Praise for Hunting Unicorns

‘The ghost of Brideshead Revisited hovers over this tale of a batty aristo family whose raison d’être in the 21st century has become increasingly obscure. Bella Pollen has a pleasant, direct style and serves up a stylish romantic comedy with some very funny asides’
Sunday Telegraph

A superb novel. Sharp, poignant, redemptive, and very funny.
The Daily Express

“Hilariously accurate . . .brooding and elegiac, Pollen is undoubtedly a gifted writer with a pithy, poetic style.”
Daily Mail (UK)

‘She’d rather be covering a war, but American television journalist Maggie Munroe is sent to England instead to “revisit Brideshead in the twenty-first century” by putting together a story on the aristocracy. To gain access to stately homes, she’s put in touch with Rory Jones, who runs Stately Locations, an agency that helps impoverished lords develop commercial opportunities on their estates. Maggie doesn’t know that Rory himself is the reluctant heir to an earldom and a huge pile of architecture. Her determination to do more than a puff piece leads her on a wrongheaded investigation of Nazi ties in one family–his family. Inevitably the brash, commitment-phobic Maggie and the drily witty, slightly hapless Rory (picture Hugh Grant) get over their squabbles and yield to their mutual attraction. Narrated alternately by Maggie and by Rory’s brother Daniel (whose demise in the first chapter gets him a front-row seat from which to observe Rory’s life), this quirky comedy melds romance with a P. G. Wodehouse view of England’s upper crust’
Booklist

“A terrific novel. Bella Pollen has captured the essence of the characters and their story in the most original way, with brilliant flashes of humor and deep poignancy that stay with you long after you have turned the last page.”

··········

▸ Required actions:
A - Print the part of the Hunting Unicorns praise between "Praise for Hunting" and "and very funny.", inclusive.
B - According to the Hunting Unicorns praise, what is the name of the agency that Rory Jones runs?
The entries after this point aren't needed for anything.

··········

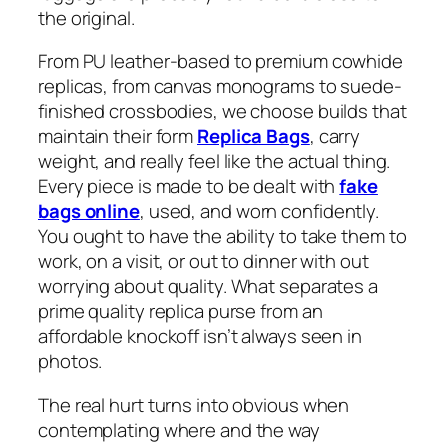
the original.
From PU leather-based to premium cowhide
replicas, from canvas monograms to suede-
finished crossbodies, we choose builds that
maintain their form
Replica Bags
, carry
weight, and really feel like the actual thing.
Every piece is made to be dealt with
fake
bags online
, used, and worn confidently.
You ought to have the ability to take them to
work, on a visit, or out to dinner with out
worrying about quality. What separates a
prime quality replica purse from an
affordable knockoff isn’t always seen in
photos.
The real hurt turns into obvious when
contemplating where and the way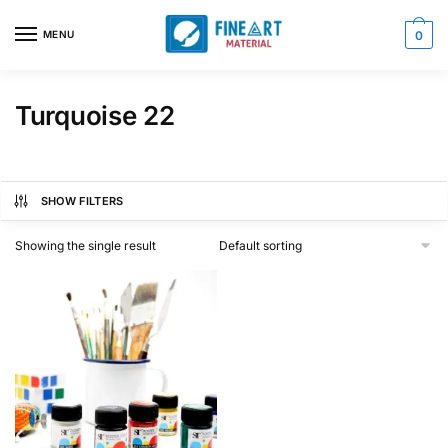
Skip
Skip
to
to
MENU
0
navigation
content
Turquoise 22
SHOW FILTERS
Showing the single result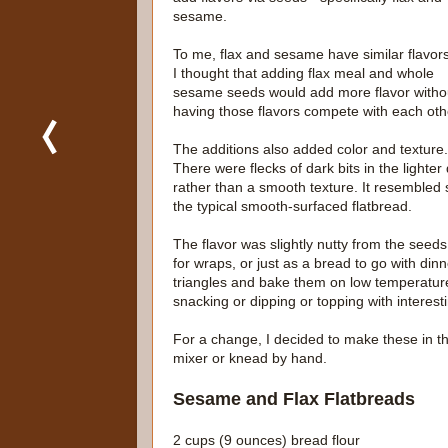
sesame.
To me, flax and sesame have similar flavors
I thought that adding flax meal and whole
sesame seeds would add more flavor witho
having those flavors compete with each oth
The additions also added color and texture.
There were flecks of dark bits in the ligh
rather than a smooth texture. It resembled
the typical smooth-surfaced flatbread.
The flavor was slightly nutty from the see
for wraps, or just as a bread to go with dinn
triangles and bake them on low temperature 
snacking or dipping or topping with interesti
For a change, I decided to make these in t
mixer or knead by hand.
Sesame and Flax Flatbreads
2 cups (9 ounces) bread flour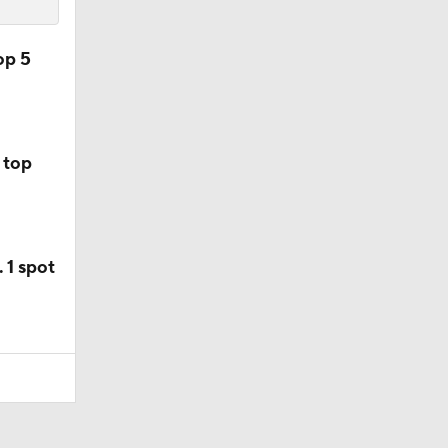
op 5
 top
 1 spot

··········

▸ Exercise answers:
A -
Praise for Hunting Unicorns

‘The ghost of Brideshead Revisited hovers over this tale of a batty aristo family whose raison d’être in the 21st century has become increasingly obscure. Bella Pollen has a pleasant, direct style and serves up a stylish romantic comedy with some very funny asides’
Sunday Telegraph

A superb novel. Sharp, poignant, redemptive, and very funny.

B - Stately Locations